The project is now finished. After analysing the data from the log file and comparing the two algorithms, Levenshtein and trigram, my mentor and I decided that the winner is…both of them . Trigram’s results are, from my point of view, better than I expected. Even if at first I was a little bit sceptic that the suggestions made would be the ones one would expect, they are actually pretty close to those given by the Levenshtein. And this is thanks to the fact that before a word is split into trigrams, “##” and “%%” are added at the beggining and end of it. So, for example, for the word “trigram”, the vector or trigrams is ['##t', '#tr', 'tri', 'rig', 'igr', 'gra', 'ram', 'am%', 'm%%'].
Of course that the results are not as precise as those given by the Levenshtein, because in that case, the positions of the letters on the keyboard were taken into consideration. Despite this and the fact that both are winners, I can say that trigram’s golden medal is more shiny, due to the fact that the execution time is very low. If before the start of the project the average time/search was of 0.6 seconds, the one for Levenshtein is 0.9 and for trigrams is of only 0.2 seconds.
And if it is to talk some more about statistics, only 25% of the searches don’t return a suggestion, whereas at the beggining, the percentace was 74%. Moreover, 32% of them return a single suggestion, redirecting to that page (before, only 13% were redirected).

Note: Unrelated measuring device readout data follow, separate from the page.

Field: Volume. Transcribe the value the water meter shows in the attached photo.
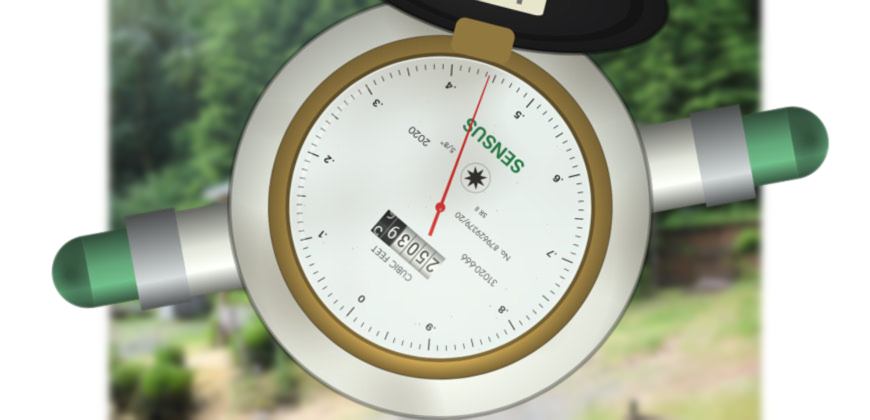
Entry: 250395.44 ft³
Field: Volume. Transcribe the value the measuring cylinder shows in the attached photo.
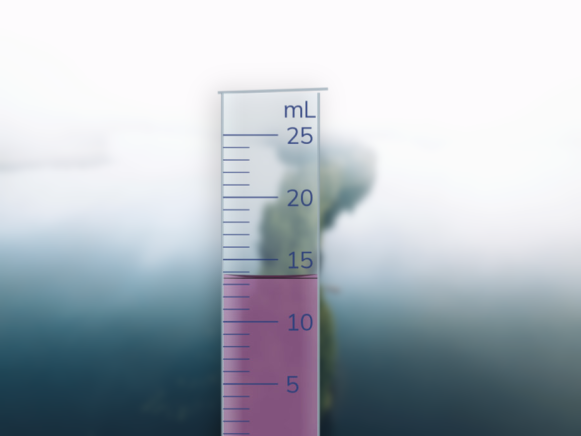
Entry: 13.5 mL
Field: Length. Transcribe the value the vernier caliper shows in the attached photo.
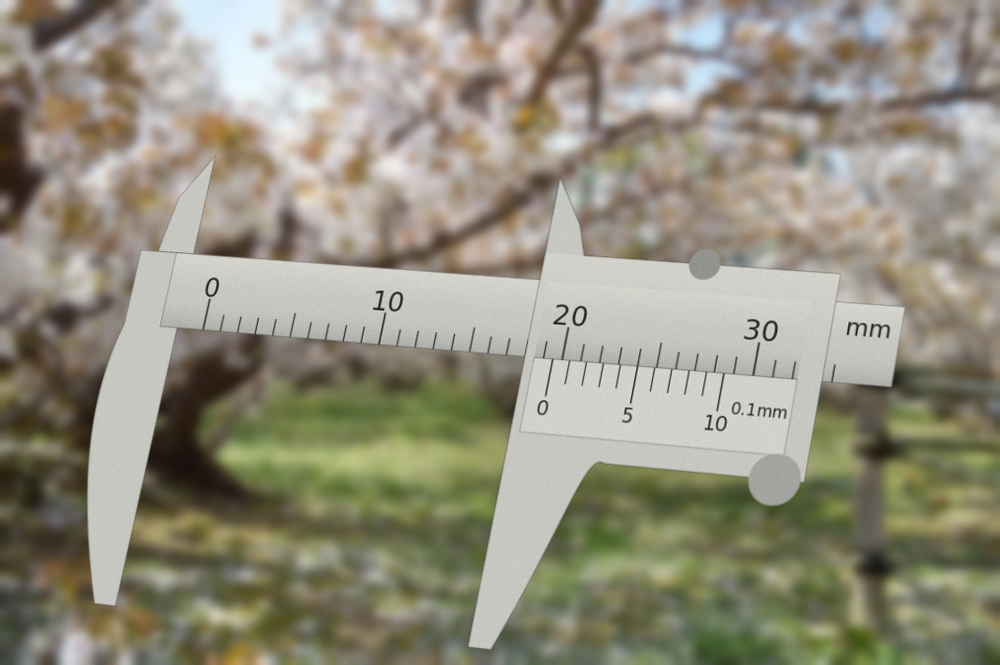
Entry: 19.5 mm
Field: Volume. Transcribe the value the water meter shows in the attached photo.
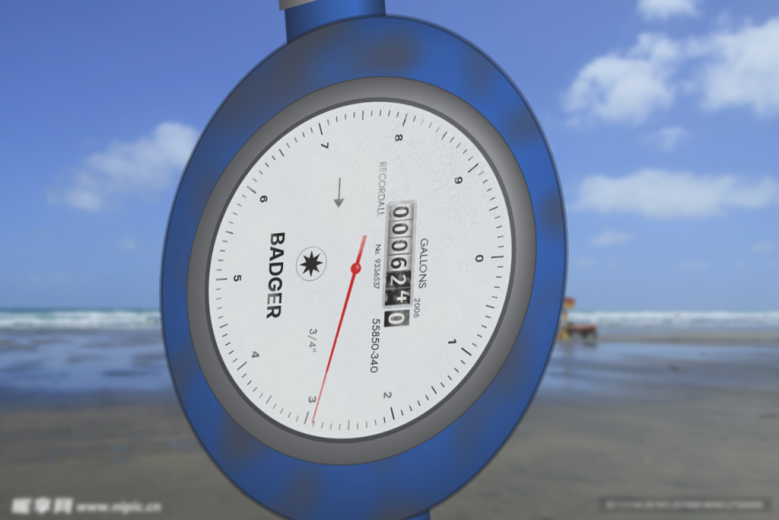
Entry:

The reason why I said that both of the algorithms are winners is that, although at first only the trigram was, we decided today to combine them by using the Levenshtein as a filter for the trigram’s results, in order to sort the suggested words according to the position of the letters, but since this was the last day of the internship and I wouldn’t have had time to finish it, my mentor decided to help me by getting the job done. Because Levenshtein is applied on a maximum of 20 words (at which trigram’s number of suggestions is limited), and not on the whole dictionary as it was in the first place, the execution time for this part is insignificant, and as a whole it still remains very low.
All in all, it was a great experience to work at this project during this summer, and I can say that the results are great and I learnt lots of things, considering that I hadn’t worked in php or mysql before.